In a July 23 meeting that included elected leaders from Jackson County and all the municipalities within it, TWSA Executive Director Dan Harbaugh said that it will take at least two years to get all the questions answered and nail down funding, should WCU and TWSA decide to pursue dam removal.

“The discussion on the dam is not at an end,” Harbaug said. “It’s really at its second beginning, I guess I would classify it. We now have enough information to know what additional questions need to be asked.”

 WCU and TWSA say more information is needed as to what impact the dam removal might have on the availability of water for their customers, on the ecosystem and on community benefits. Right now, Harbaugh said during the July 16 TWSA meeting, TWSA is taking the lead to determine what regulatory requirements would apply should the dam be removed, and American Rivers is reaching out to faculty at WCU who might be able to complete some of the additional studies needed, such as gauging the stream at the location in question and examining the basin to determine what that part of the river might eventually look like were the dam removed. 

“Once the dam comes out it can’t go back in,” Harbaugh said July 23. “We can only make this decision one time.”

In the meantime, WCU is pondering what it should do to ensure that the dam remains stable while these decisions are made. 

“We’ll buy however much time we need to look at this the right way,” Byers said July 16. 

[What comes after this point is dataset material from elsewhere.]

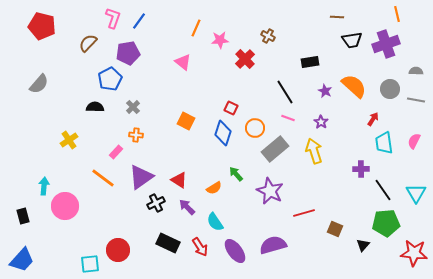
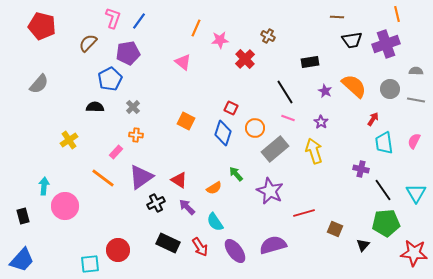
purple cross at (361, 169): rotated 14 degrees clockwise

WCU is still assessing which interim repairs it should complete and how much those repairs might cost. It’s possible, Byers said in an email, that the university will end up needing to do very little to ensure the dam’s stability for the next couple years. 

“I made that statement at TWSA because I can see that the consideration over the future of the dam will take years, not months,” he wrote. “So, WCU needs to ensure that the dam continues to provide the reliable pool of water for the campus and the region during that time.”